Finding #39 showed Sonnet can't do it even with narrow framing (reasoning
depth issue). Opus has strong cross-boundary reasoning — does its internal
reasoning depth suffice for the verification step that Sonnet lacks?~~
**WRONG QUESTION.** Opus doesn't try to match GPT-5 — it finds a different CLASS
of contradiction. GPT-5 finds specification conflicts (same scenario, conflicting
prescriptions via statement comparison). Opus finds logical impossibilities (rules
whose interaction produces impossible conditions via deductive reasoning). Neither
dominates — they don't overlap. Run both for complete coverage. Sonnet remains
unreliable (~33% precision on contradiction detection).
### ~~Sonnet + narrow framing = GPT-5 level? (from Finding #5)~~ → ANSWERED (Finding #39)
~~Would Sonnet catch semantic issues if given a narrower "check for logical
consistency" framing instead of broad review? The hypothesis: Sonnet's
"structural reviewer" tendency is a framing artifact, not a capability limit.~~
**NO.** Narrow framing changes WHAT Sonnet looks for (redirects from gaps to
contradictions) but not HOW WELL it reasons. Sonnet narrow found 3 contradictions
but only 1 was genuine (2 were misreadings). GPT-5 found 4 all-genuine findings.
The gap is reasoning depth, not framing — Sonnet can't reliably verify whether
two statements actually contradict each other.
## Medium Priority
### ~~Adversarial analysis ensemble (from Finding #29)~~ → ANSWERED (Finding #35)

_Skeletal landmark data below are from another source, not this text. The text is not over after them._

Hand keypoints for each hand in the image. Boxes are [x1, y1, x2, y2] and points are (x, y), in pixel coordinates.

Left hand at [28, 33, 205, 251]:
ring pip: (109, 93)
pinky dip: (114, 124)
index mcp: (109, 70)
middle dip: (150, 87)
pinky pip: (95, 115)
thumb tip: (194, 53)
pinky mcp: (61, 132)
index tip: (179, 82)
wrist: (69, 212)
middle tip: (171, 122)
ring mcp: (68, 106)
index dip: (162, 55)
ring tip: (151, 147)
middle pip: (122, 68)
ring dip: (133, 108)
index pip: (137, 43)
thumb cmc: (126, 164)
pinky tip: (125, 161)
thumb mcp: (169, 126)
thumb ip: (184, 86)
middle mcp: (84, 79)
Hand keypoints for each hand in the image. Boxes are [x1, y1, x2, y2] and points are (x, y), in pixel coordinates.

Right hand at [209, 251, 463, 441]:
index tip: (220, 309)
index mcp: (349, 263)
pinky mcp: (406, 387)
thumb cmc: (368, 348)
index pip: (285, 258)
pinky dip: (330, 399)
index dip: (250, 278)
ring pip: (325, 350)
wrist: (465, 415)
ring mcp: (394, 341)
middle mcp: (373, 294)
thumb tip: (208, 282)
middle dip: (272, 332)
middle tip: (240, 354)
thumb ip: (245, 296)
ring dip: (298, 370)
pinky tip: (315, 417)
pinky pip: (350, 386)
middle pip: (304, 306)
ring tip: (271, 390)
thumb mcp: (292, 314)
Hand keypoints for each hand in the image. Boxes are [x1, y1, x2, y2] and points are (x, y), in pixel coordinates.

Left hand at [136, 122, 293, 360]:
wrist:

~~Run GPT-5 and Opus sequentially — give Opus access to GPT-5's findings
and ask it to critique and extend. Does the ensemble find more than either
alone? Does Opus's system-level thinking complement GPT-5's exhaustiveness?~~
**YES.** Ensemble produces 56 findings vs 43 (GPT-5) or 28 (Opus) alone (30%
improvement). Zero full disagreements — critique phase calibrates severity
without discarding. Extension phase adds 13 genuinely new findings (4 High).

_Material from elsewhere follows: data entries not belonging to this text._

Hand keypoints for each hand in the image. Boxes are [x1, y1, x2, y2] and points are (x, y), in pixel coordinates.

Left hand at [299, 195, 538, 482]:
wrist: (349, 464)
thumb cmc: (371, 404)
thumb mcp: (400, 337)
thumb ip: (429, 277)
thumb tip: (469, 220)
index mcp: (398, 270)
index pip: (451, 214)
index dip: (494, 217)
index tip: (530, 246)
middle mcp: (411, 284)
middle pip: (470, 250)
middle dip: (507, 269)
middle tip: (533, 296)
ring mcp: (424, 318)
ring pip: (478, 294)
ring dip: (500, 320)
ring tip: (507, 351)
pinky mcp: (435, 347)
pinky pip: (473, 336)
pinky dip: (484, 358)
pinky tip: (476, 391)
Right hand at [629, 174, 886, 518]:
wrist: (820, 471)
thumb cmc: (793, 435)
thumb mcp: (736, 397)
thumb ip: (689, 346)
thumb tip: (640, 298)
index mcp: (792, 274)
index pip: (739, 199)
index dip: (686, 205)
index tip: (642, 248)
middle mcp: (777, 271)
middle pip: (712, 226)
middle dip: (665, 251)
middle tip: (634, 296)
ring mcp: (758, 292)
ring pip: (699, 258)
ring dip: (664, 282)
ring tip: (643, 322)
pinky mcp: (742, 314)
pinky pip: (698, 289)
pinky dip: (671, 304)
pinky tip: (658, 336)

The critique's structured assessment is more valuable than raw extensions.
Cost: ~28% more tokens for 30% more coverage + prioritization.
### Reasoning effort parameter (from Finding #21)
Reasoning effort (low/medium/high) had negligible effect on GPT-5's
analytical output. Is this because the parameter doesn't work for open-ended
analysis? Or because the task was already within GPT-5's "easy" threshold?
Test with a harder document.
### Model personality vs prompt (from Finding #26)
Missing-feature identification IS promptable across all models — prompt
framing eliminates Opus's historical advantage. How many other "model
personality" observations are actually just prompt framing effects?
## Answered Questions
- ~~Opus's "missing feature identification" mode — is it promptable?~~
**YES** (Finding #26): all models find regulatory gaps when explicitly
prompted. Opus's behavior was an emergent DEFAULT tendency, not a unique
capability.
- ~~Is Opus > GPT-5 for coherence tasks universal?~~
**NO** (Finding #27): Opus's advantage from Finding #15 was document-
specific. On risk-controls.md (992 lines, more complex), GPT-5 regained
top position. Document complexity and domain specialization affect ranking.